We had Breakfast #2 downstairs at El Sanedrín this morning. Teré wasn’t feeling well.  Jerry made chicken soup a few days ago and had a small container in the freezer. He asked Teré if she would like it since she could simply heat it up in the restaurant kitchen for lunch. Jerry is a bit casual with his Spanish vowels. I’ve told him he needs to be more precise in his pronunciation since a word can completely change in meaning with a different vowel ending. Chicken is pollo. But, Jerry didn’t ask Teré if she liked sopa de pollo (chicken soup), he asked if she liked sopa de polla. Teré, yet again, burst out laughing. (We have that effect.) It was clear that Jerry’s pronunciation meant something entirely different but I didn’t know what. I told him he should have said pollo and not polla.

I then, in Spanish, asked Teré what polla was. She blushed (she blushes easily) and said it was something she did not have but I did (Jerry, also).

Teré told Jerry that she would love some sopa de pollo but not the other, going on to say that she thought perhaps that’s what “preservativos” were for.

Cavalcade, Cake, Candy, and Kings

OUR FIRST ROSCÓN DE REYES, COMPLEMENTS OF LOLA.

We have nearly made it through our first Christmas in Sevilla.  Today is Dia de Los Tres Reyes (Three Kings Day). This morning, Jerry and I enjoyed our first-ever slices of Roscón de Reyes (a ring-shaped bread-like cake decorated with fruits symbolizing the precious gems that were supposed to have adorned the clothing of the three kings).  Lola gave us a beautiful boxed roscón when we met last night at La Perlita to watch the massive parade (cabalgata). Many roscón are unfilled and intended for dunking. Our roscón is filled with whipped cream. We have enough for 10 people, which should get the two of us through the next day or so. Good calcium. Jerry bought the ingredients and would like to make his own roscón. He loves to dunk, so maybe he’ll leave out the whipped cream.

THE FIRST CLUSTER OF THE HUNDREDS OF “THREE” WISE MEN.
HANDS ARE NOT RAISED IN PRAISE BUT IN THE HOPES OF CATCHING SOME CANDIES.

The Cabalgata de Los Reyes Magos (The Parade of the Royal Magi), held here in Sevilla yesterday, was unbelievable. The parade started near the University at 4:15 in the afternoon and ended near the same location well past 10:00 at night, more than six hours later. My estimate is that they march, walk, and ride 10 km (6 miles) in that time.

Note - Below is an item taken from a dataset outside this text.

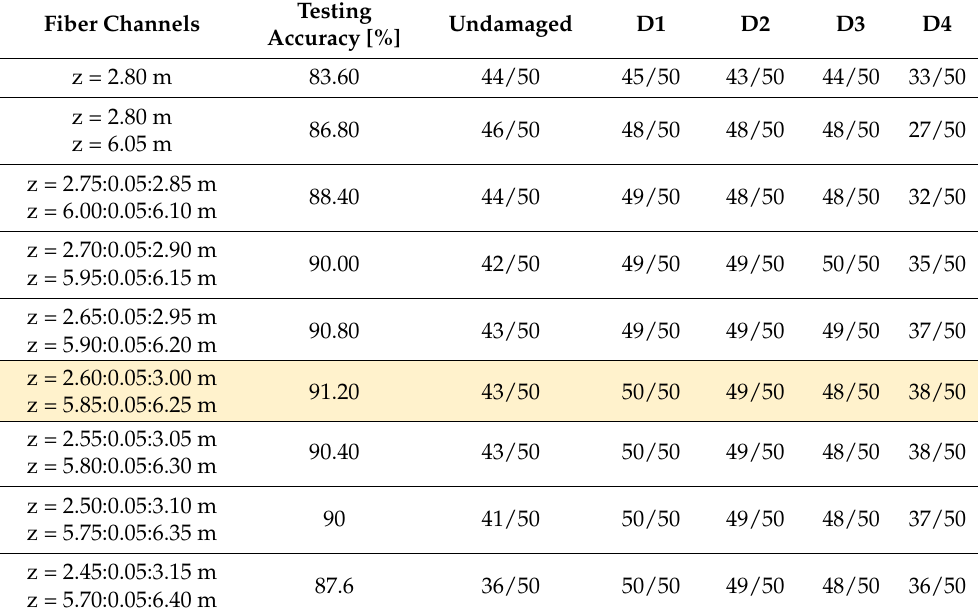
Table 1. Testing accuracy of the SVM classifiers used for damage detection and localization, for various combinations of fiber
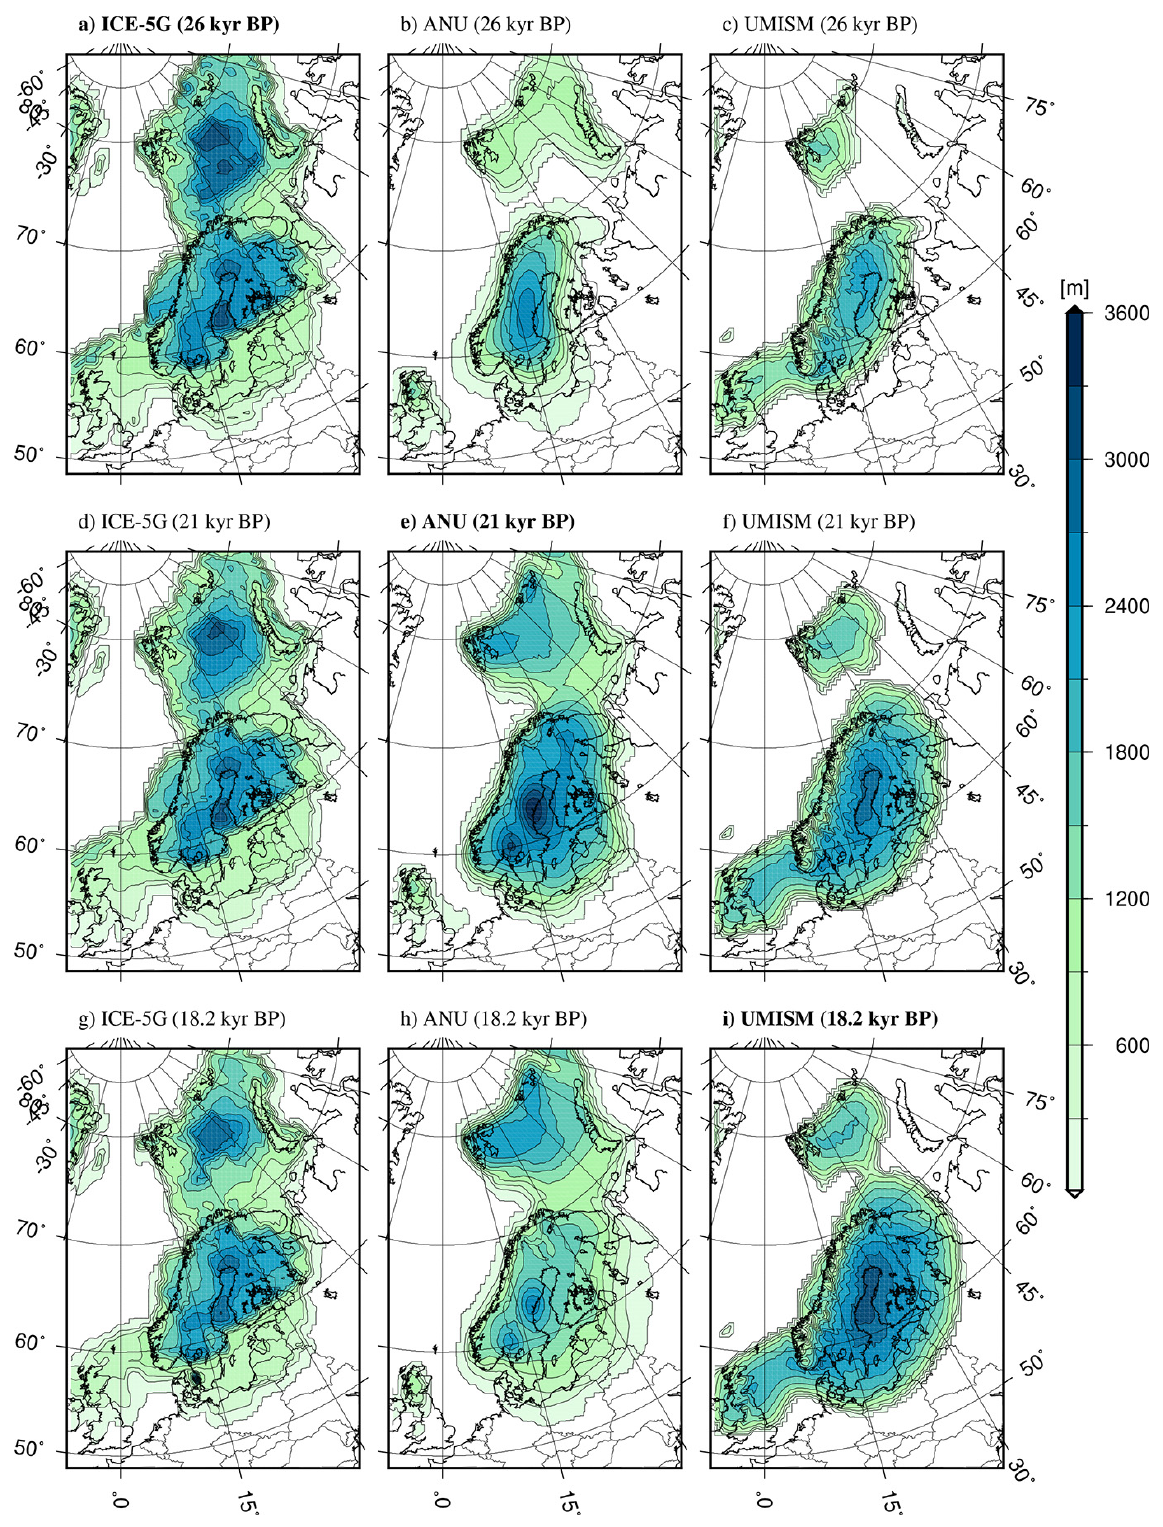
Figure 3. Ice sheet extent and thickness at 26kyrBP ( a–c , LGM of ICE-5G), 21kyrBP ( d–f , LGM of ANU) and 18200BP ( g–i , LGM of UMISM) for ICE-5G ( a , d and g ), ANU ( b , e and h ) and the UMISM model ( c , f and i ). Bold font header indicates the LGM of respective ice sheet reconstruction ( a , e and i ). ICE-5G and ANU ice thicknesses at 18.2kyrBP have been linearly interpolated from adjacent time frames (16.5 and 20kyrBP for ANU, 18 and 19kyrBP for ICE-5G), while the extents have been inherited from the closest preceding snapshot. Solid Earth, 5, 371–388, 2014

INTEGRACIÓN A LAS CULTURAS (INTEGRATION OF CULTURES).  FLOAT #14.
CANDIES IN FLIGHT.

The parade makes its way around much of the old city, passing within a block of our house about an hour or so before it reaches the neighborhood by La Perlita (which is less than a 10-minute walk from here). The floats (33 of them) were ornate, fun, funny, creative, and ranged in themes from the 1812 Constitution to Cultural Exchange to Ancient Greece to Spongebob Squarepants.

NACIMIENTO (BIRTH). FLOAT #2.
MORE CANDIES IN FLIGHT.

The parade was unbelievably impressive. Filling the gaps between floats were marching bands as well as marchers and riders on horseback dressed as the Magi. The only thing that was extremely unsettling for us was the fact that all those walking and riding “Magi” had blackened their faces. I make a point of leaving behind my American sensibilities (and insensibilities) as I experience my new and much-loved home here in Spain, but I couldn’t get beyond my discomfort on this one. I’ll have to learn more about this and people’s attitudes by talking to locals … of all colors.

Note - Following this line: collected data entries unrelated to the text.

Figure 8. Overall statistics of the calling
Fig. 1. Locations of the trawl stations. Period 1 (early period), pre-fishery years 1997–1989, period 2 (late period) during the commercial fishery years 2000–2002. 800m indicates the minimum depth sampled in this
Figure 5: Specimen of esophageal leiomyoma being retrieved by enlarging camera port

EL GRAN VISIR (THE GRAND VIZIER). FLOAT #5.
AND STILL MORE CANDIES IN FLIGHT.

Clearly, the most important part of the parade to many of the spectators is the tossing, lobbing, fast-pitching, and hard-pelting of caramelos (candies) from the people on the floats and horses to the people on the streets. I was initially in the thick of things to get my photos, but after getting struck painfully in the head a few times by hard candies, I moved out of harm’s way. Next year, I’ll wear a hat (and rubber-soled shoes that can be easily cleaned).

HEARTWARMING. CARAMELOS DISCOVERED ON OUR DOORSTEP THIS MORNING.
COULD THEY HAVE BEEN LEFT BY THE THREE KINGS?